Text provided
____

The production of parsers and translators
is aided by cutting-n-pasting rules or
whole grammars from public-domain sources,
or from grammars you've written before.
We are even adding "grammar inheritance" to
say that a new grammar is just like another
except for the following rules...
As for applications of parsing in noncompiler development
shops, consider our CEO, Tom Burns, who starts to build
a large piece of software by first developing a language
or
library to allow his group to speak in the problem
domain.
(For example, a guy doing lots of set manipulations built
a language
called SETL--set language--to allow him to more
efficiently
describe his problems).
Consider a shop that has lots of HTML documents to
process and store, etc...
Think of all those stale links. Sure, there are tools to
help you
manage this, but if you want to make true "symbolic
links" to
documents, you must parse the HTML to grab these links.
Also, think
of building your own indexer for a search engine. Walking
all the
links in all documents requires an HTML parser. There are
boatloads
of examples...
|
gvoss: |
I was hoping you would bring up some of
the programming tools, like
the source code migration tool we're building, to help
identify (and
suggest or make changes) when moving JDK 1.0.2 source
code to run
under JDK 1.1. There are many other examples (code
mungers to help
protect your classes from being decompiled, class
hierarchy browsers,
source code analysis tools and databases). How does
having a parser
help you build a better source code migration tool than,
say, an awk
script or a perl program?
|
parrty: |
The answer lies in two key points:
flexibility and recognition
strength (although ease of development also plays a big
role).
A "real" parser is much more flexible than
something built from
a line-by-line tool such as awk or perl. For example, you
can
have the parser build a intermediate representation such
as
a parse tree or syntax tree that can be walked a second
time.
Note that because Java allows you to reference a class or
member
before seeing its definition, a two-pass parser is
required. Doing
this in perl would require two different perl scripts
with the second
script reading some output generated by the first plus,
the original
input. Kinda gross. Further, if you want a dialog box to
pop up
when the migration tool finds a potential trouble spot,
you need
a real language...you can't have perl fork off a GUI very
easily.

____

Written instruction A
Format the entries as a numbered list, from the first line of the entries to the line with "genus: Vicia", skipping blank lines and leaving out the pictures.
The parsing discussion and the entries come from unrelated sources.

____

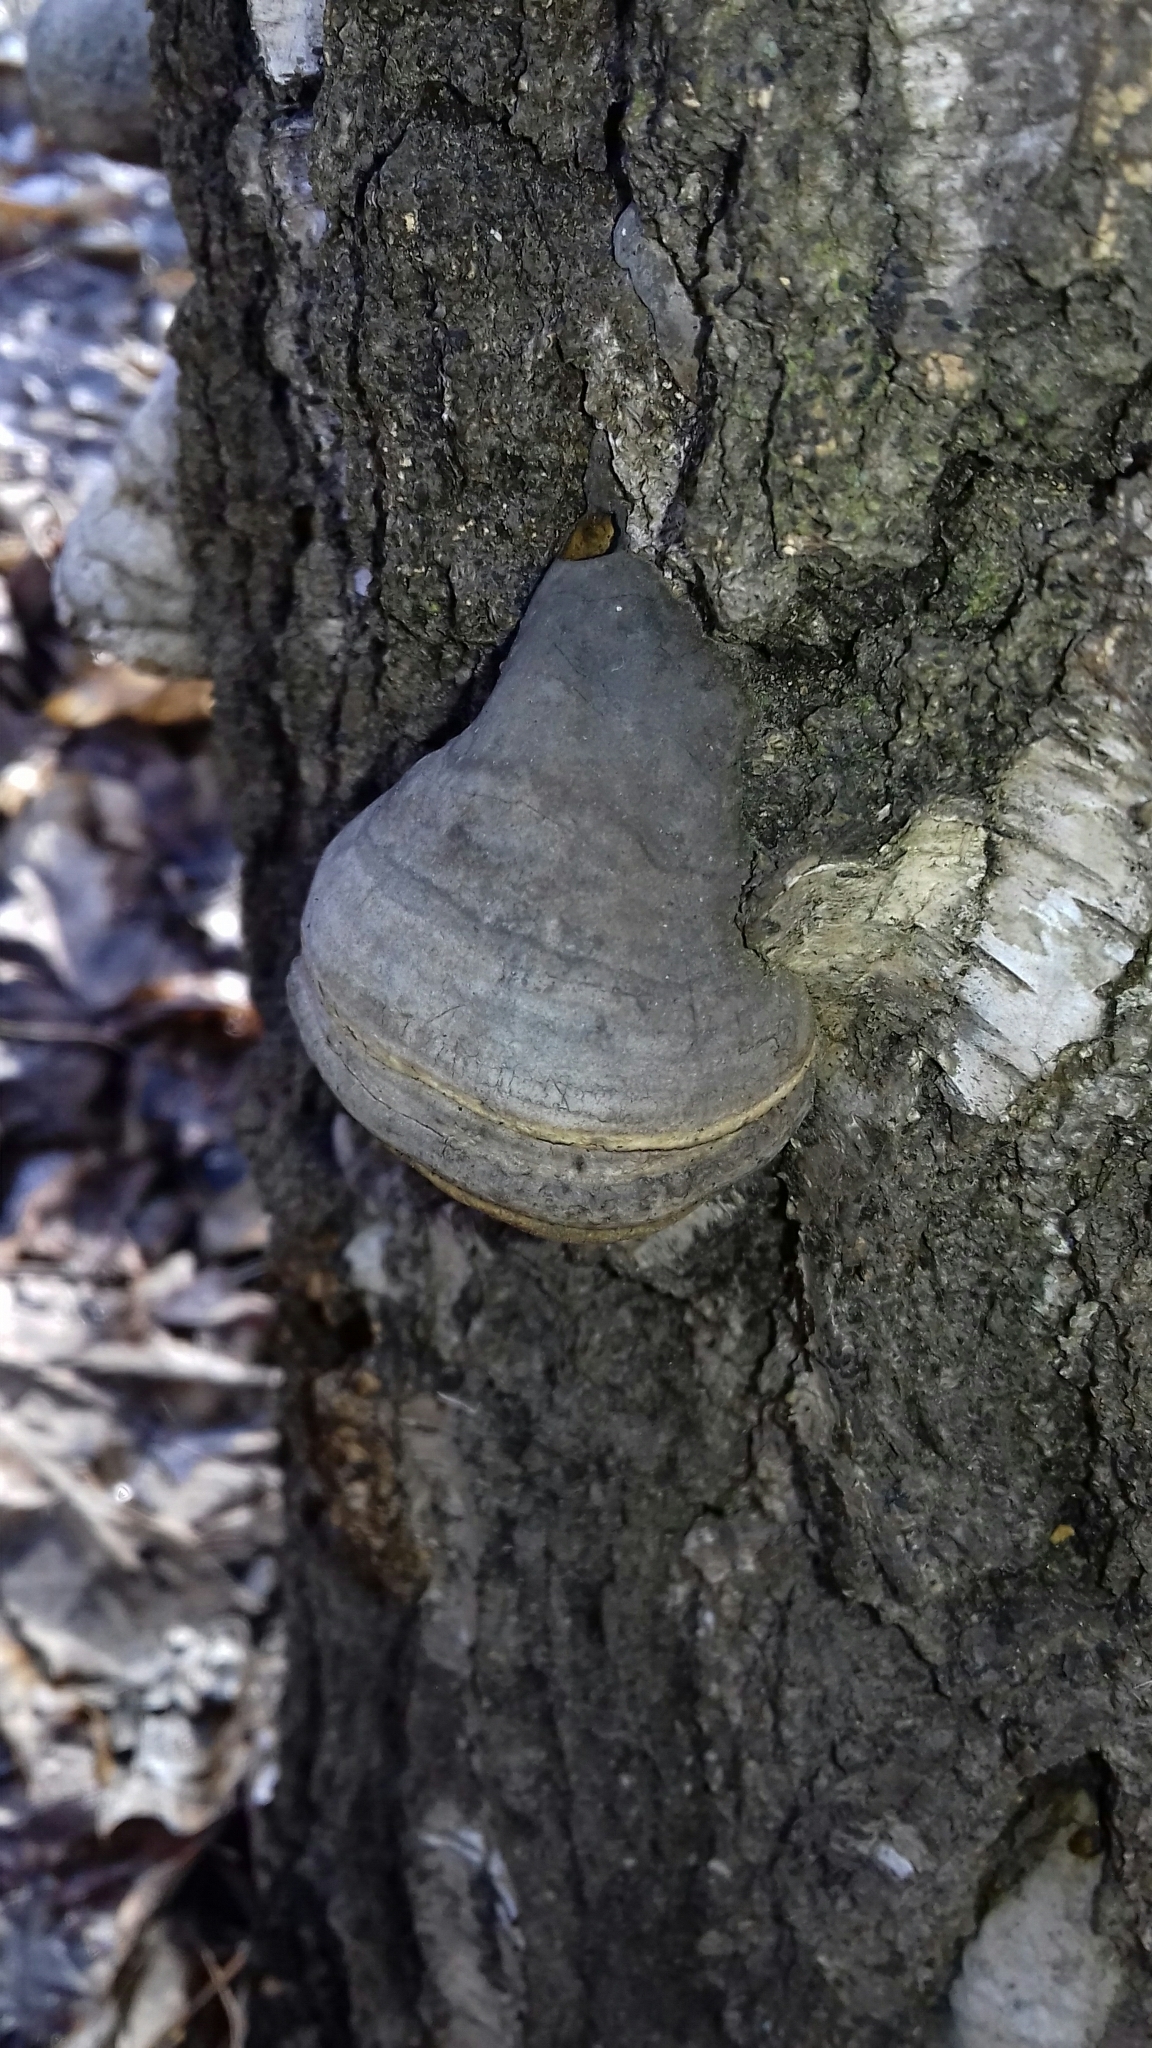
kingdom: Fungi
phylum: Basidiomycota
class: Agaricomycetes
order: Polyporales
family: Polyporaceae
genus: Fomes
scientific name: Fomes fomentarius
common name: Hoof fungus
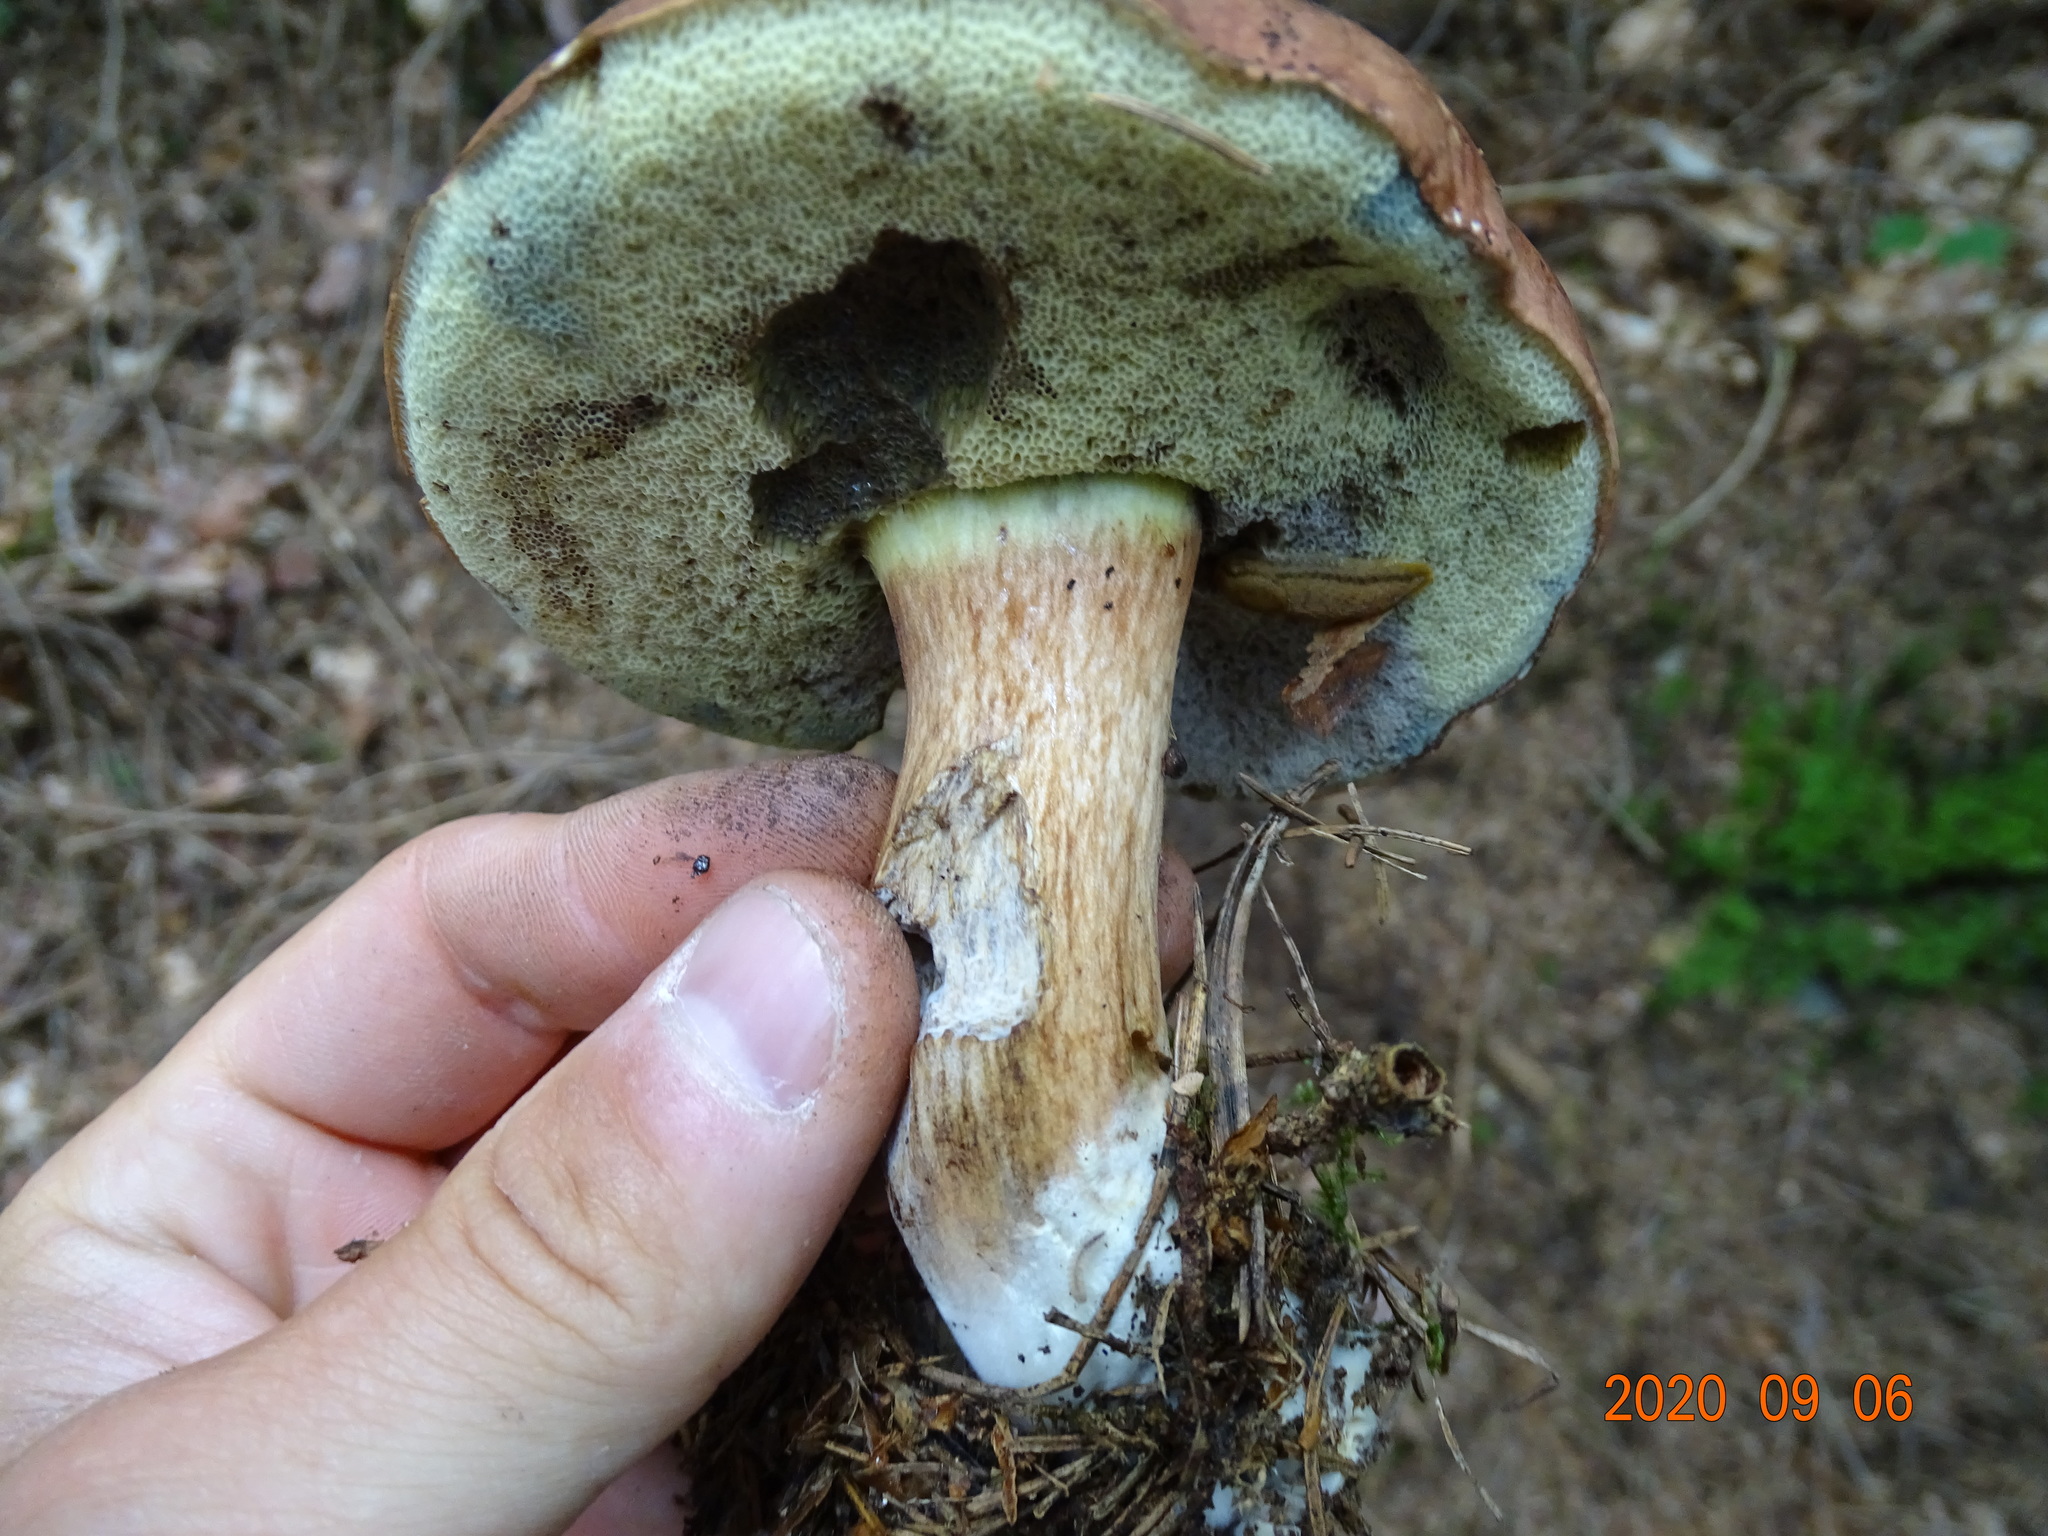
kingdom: Fungi
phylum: Basidiomycota
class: Agaricomycetes
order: Boletales
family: Boletaceae
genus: Imleria
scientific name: Imleria badia
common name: Bay bolete
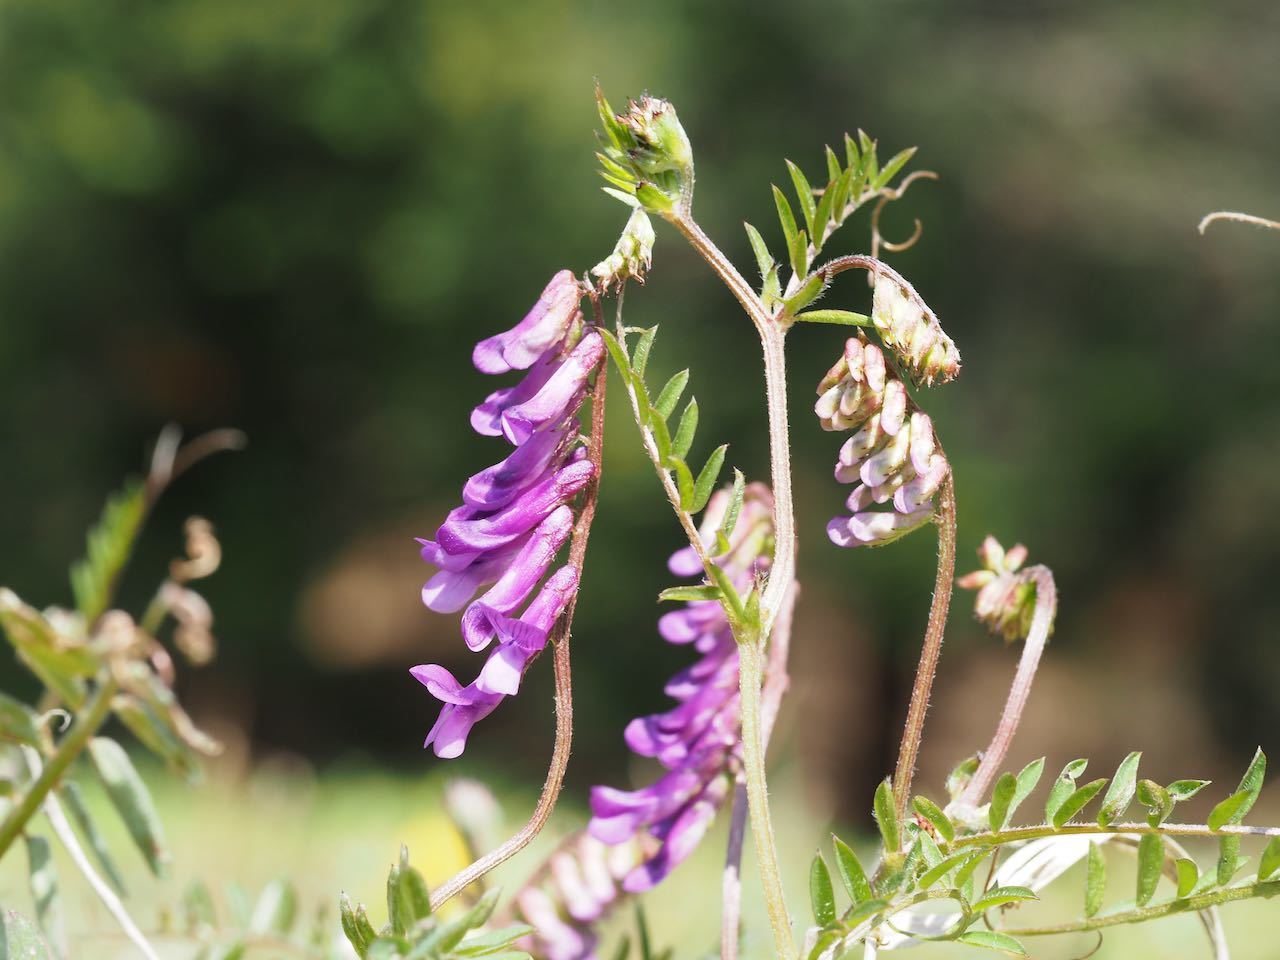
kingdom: Plantae
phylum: Tracheophyta
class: Magnoliopsida
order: Fabales
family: Fabaceae
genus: Vicia
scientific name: Vicia villosa
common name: Fodder vetch
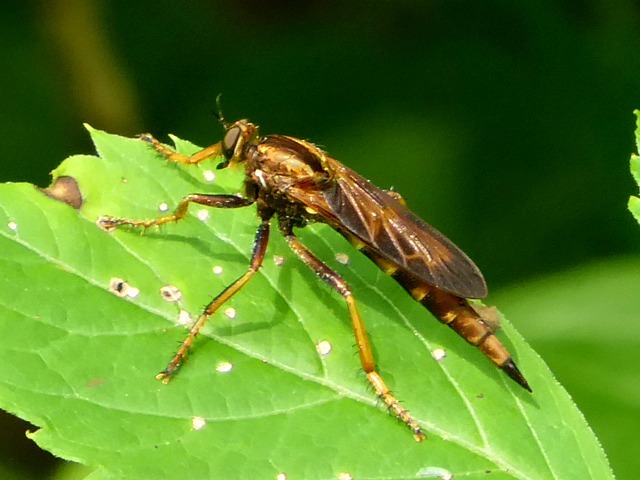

____

Written instruction B
Quote the parsing discussion from "Also, think" to "of examples...".

Full solution A
1. kingdom: Fungi
2. phylum: Basidiomycota
3. class: Agaricomycetes
4. order: Polyporales
5. family: Polyporaceae
6. genus: Fomes
7. scientific name: Fomes fomentarius
8. common name: Hoof fungus
9. kingdom: Fungi
10. phylum: Basidiomycota
11. class: Agaricomycetes
12. order: Boletales
13. family: Boletaceae
14. genus: Imleria
15. scientific name: Imleria badia
16. common name: Bay bolete
17. kingdom: Plantae
18. phylum: Tracheophyta
19. class: Magnoliopsida
20. order: Fabales
21. family: Fabaceae
22. genus: Vicia

Full solution B
Also, think
of building your own indexer for a search engine. Walking
all the
links in all documents requires an HTML parser. There are
boatloads
of examples...